**PASSAGE PROVIDED**.
The Providence Gazette, considered a patriot newspaper, also gave Somerset full coverage. Three of the insertions were long summaries of the trial (PG 2/17; 7/25; 9/5/72). The newspaper also carried the essay included in the PostBoy, “A correspondent says this cause seems pregnant with consequences” (PG 8/1/72), as well as the article suggesting compensation for planters (PG 10/10/72). On balance, there may have been more proslavery than antislavery sentiment in the Providence Gazette, but the inclusion of the trial testimony places the proslavery discussion within a context that encouraged examination of both sides of the issue, something that shorter coverage did not provide.

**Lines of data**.
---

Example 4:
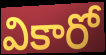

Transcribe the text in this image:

వికారో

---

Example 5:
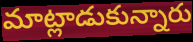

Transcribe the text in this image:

మాట్లాడుకున్నారు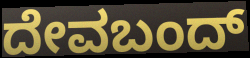
ದೇವಬಂದ್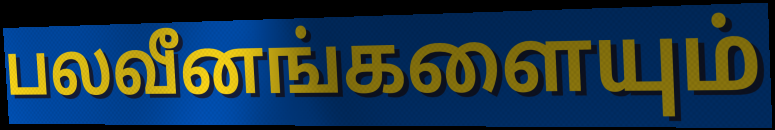
பலவீனங்களையும்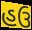
હઉ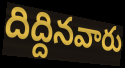
దిద్దినవారు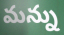
మన్ను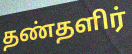
தண்தளிர்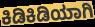
ಕಿಡಿಕಿಡಿಯಾಗಿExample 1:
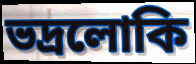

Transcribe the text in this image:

ভদ্রলোকি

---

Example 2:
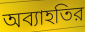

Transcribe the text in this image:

অব্যাহতির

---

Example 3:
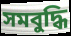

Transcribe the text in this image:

সমবুদ্ধি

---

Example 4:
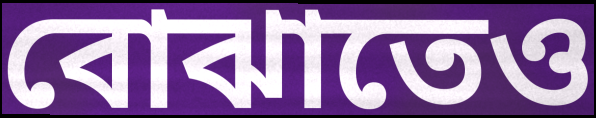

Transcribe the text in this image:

বোঝাতেও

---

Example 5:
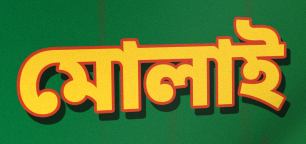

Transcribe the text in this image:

মোলাই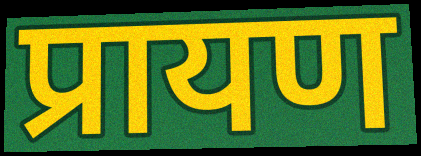
प्रायणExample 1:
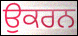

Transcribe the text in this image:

ਉਕਰਨ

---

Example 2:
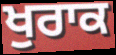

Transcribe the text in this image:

ਖੁਰਾਕ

**TASKS TO PERFORM**.
1. Translate this sentence from the Providence Gazette passage into Spanish: "The Providence Gazette, considered a patriot newspaper, also gave Somerset full coverage."
2. Answer these questions using the Providence Gazette passage:
(a) How many of the insertions were long summaries of the trial?
(b) In which other publication was the essay beginning "A correspondent says this cause seems pregnant with consequences" also included?
(c) What did the article printed in PG 10/10/72 suggest?

**THE RESPONSES**.
1. La Providence Gazette, considerada un periódico patriota, también dio cobertura completa a Somerset.

2.
(a) Three.
(b) The PostBoy.
(c) Compensation for planters.